Québec veut donner un coup de frein à ses dépenses de rémunération. Il annonce un gel global des effectifs des secteurs public et parapublic pour les deux prochaines années afin d'économiser 600 millions de dollars. Et il lance un avertissement au front commun syndical en prévision du renouvellement des conventions collectives.

En 2014-2015, les dépenses de rémunération s'élèveront à 38,8 milliards, soit 59% des dépenses de programmes. «On ne peut faire un tel effort de compression» comme celui prévu au budget sans se pencher sur cette facture, a soutenu le ministre des Finances, Carlos Leitao.

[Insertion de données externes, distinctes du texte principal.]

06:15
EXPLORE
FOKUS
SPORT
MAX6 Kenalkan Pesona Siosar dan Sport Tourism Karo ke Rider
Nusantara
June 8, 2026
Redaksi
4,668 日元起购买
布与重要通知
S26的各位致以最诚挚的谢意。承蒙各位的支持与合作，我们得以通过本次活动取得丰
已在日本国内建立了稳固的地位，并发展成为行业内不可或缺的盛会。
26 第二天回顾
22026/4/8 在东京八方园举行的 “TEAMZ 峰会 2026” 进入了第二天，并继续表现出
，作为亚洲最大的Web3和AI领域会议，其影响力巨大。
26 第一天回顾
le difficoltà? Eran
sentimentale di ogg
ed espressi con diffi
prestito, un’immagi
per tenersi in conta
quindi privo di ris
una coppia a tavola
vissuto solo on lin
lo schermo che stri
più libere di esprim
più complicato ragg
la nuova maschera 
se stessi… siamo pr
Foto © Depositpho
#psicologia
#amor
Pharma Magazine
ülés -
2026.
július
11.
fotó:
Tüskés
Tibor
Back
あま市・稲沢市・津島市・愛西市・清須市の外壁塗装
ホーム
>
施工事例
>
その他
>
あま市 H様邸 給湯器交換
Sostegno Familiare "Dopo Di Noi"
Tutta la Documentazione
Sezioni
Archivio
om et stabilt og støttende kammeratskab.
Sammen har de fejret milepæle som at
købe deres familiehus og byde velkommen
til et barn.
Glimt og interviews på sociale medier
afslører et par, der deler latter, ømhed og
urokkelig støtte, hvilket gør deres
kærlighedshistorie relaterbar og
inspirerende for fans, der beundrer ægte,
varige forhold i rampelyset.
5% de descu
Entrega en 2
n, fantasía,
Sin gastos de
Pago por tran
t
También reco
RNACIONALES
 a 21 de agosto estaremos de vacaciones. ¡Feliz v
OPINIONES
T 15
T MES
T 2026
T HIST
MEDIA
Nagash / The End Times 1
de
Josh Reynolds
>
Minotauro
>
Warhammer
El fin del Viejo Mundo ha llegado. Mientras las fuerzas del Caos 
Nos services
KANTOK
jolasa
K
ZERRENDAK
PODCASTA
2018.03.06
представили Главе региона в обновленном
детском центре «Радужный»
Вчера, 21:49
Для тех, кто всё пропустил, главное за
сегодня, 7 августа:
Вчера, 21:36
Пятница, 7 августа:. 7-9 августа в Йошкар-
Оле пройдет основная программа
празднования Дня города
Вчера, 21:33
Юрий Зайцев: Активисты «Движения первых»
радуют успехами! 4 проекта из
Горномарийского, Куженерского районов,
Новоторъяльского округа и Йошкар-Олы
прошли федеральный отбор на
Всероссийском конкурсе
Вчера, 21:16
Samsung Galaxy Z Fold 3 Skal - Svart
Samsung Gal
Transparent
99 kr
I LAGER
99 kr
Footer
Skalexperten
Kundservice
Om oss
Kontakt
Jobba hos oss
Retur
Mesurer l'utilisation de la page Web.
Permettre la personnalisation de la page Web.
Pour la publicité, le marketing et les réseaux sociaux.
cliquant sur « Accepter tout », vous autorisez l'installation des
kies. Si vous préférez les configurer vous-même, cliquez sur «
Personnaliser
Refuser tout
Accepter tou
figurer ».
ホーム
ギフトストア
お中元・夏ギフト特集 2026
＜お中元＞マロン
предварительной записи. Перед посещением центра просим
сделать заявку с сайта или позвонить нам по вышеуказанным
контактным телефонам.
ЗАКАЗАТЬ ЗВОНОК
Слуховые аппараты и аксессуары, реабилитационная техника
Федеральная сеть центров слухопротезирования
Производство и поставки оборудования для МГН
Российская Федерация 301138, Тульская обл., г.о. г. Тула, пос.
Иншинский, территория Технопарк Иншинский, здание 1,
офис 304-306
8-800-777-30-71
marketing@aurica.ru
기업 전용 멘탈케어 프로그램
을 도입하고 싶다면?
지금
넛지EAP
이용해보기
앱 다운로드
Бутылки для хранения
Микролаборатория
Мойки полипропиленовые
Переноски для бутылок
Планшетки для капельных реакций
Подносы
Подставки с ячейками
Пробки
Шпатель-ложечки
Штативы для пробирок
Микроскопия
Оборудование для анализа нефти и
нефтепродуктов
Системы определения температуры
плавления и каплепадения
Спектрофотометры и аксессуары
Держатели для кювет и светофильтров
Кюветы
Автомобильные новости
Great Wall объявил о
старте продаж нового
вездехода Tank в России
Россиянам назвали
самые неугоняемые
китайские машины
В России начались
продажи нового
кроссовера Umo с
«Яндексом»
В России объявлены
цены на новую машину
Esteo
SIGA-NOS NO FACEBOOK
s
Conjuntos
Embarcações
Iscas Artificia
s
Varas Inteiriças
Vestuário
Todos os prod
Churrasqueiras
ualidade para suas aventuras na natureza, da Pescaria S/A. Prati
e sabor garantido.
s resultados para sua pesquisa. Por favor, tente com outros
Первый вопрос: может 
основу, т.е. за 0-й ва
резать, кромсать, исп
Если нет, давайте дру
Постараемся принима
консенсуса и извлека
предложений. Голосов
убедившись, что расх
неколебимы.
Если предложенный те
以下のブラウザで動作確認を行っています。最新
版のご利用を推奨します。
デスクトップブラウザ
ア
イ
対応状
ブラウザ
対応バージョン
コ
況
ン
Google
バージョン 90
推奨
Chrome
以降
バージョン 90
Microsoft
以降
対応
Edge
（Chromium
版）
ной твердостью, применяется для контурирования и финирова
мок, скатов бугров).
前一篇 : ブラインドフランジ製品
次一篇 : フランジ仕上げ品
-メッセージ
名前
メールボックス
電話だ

Les dépenses en rémunération ont bondi de 4% par année en moyenne depuis 2010. Or, les dépenses de programmes des ministères ont augmenté de seulement 2,1% durant la même période.

La hausse des dépenses de rémunération s'explique non seulement par les augmentations salariales prévues aux conventions collectives et la progression dans les échelles salariales, mais aussi par l'embauche de nouveaux employés. En moyenne, depuis 2010, 6250 employés ont grossi les rangs de l'État chaque année. Ces ajouts ont fait bondir de 1,5% par an les dépenses de rémunération.

Un outil très puissant

En vue d'atteindre l'équilibre budgétaire l'an prochain, le président du Conseil du trésor, Martin Coiteux, a décidé de geler les effectifs des secteurs public et parapublic pour deux ans. «C'est un outil très puissant pour être capable de contrôler l'augmentation de la rémunération», a indiqué son collègue Carlos Leitao. L'opération lui permettra d'économiser 100 millions cette année et 500 millions l'an prochain.

Environ 15 000 employés de l'État vont prendre leur retraite chaque année d'ici 2018-2019. Québec envisage de ne pas remplacer des postes administratifs pour les réaffecter dans les «services directs à la population».

Le nombre d'employés de la fonction publique et des réseaux de la santé et de l'éducation sera donc maintenu globalement à environ 430 000. «Environ», parce que les plus récentes données du Conseil du trésor datent de deux ans. Et ce nombre ne comprend pas les employés de certains organismes comme l'Agence du revenu, ceux des sociétés d'État, les médecins et autres professionnels de la santé.

«Sauf en ce qui concerne les employés de la fonction publique, qui représentent moins de 15% des employés de l'État, le gouvernement a actuellement peu de pouvoir pour planifier et suivre l'évolution des effectifs de plusieurs organismes publics, dont ceux des réseaux de la santé et de l'éducation», souligne le budget Leitao.

Les choses vont changer: Québec entend prendre le plein contrôle. Il déposera à l'automne un projet de loi pour mieux encadrer l'évolution des effectifs. Cette loi établira des règles pour le remplacement des départs à la retraite, la réaffectation des postes vacants et la limitation du recours aux contrats de services, entre autres.

Négociations

Les négociations s'annoncent corsées avec les employés de l'État, dont les conventions collectives seront échues le 31 mars prochain. Québec prévient que ses «engagements financiers» pour le renouvellement des conventions devront tenir compte non seulement des hausses salariales, mais aussi du coût de l'équité salariale, des régimes de retraite et de la progression dans les échelles salariales, par exemple. «La hausse annuelle des dépenses de rémunération devra demeurer compatible avec la cible de croissance des dépenses de programmes», de 2,1% en moyenne entre 2015-2016 et 2018-2019. En clair, on est très loin de la hausse salariale de 13,5% en trois ans demandée par le front commun syndical.

Comme il l'avait signalé à La Presse, Martin Coiteux veut lier les hausses de salaire à une hausse de la productivité. «Les augmentations salariales pourraient être bonifiées dans la mesure où des gains d'efficience dans la prestation des services publics seraient dégagés. Par exemple, ces gains pourraient être mesurés par la taille des effectifs», précise le budget. Québec signale également que «les ententes devront tenir compte de l'importance de préserver les services publics et de la capacité de payer des contribuables».

Pour le président de la CSN, Jacques Létourneau, «c'est clair que ça va être des négociations très compliquées». «Il va y avoir une bataille de l'opinion publique» entre le gouvernement et les syndicats au cours des prochains mois, a-t-il ajouté.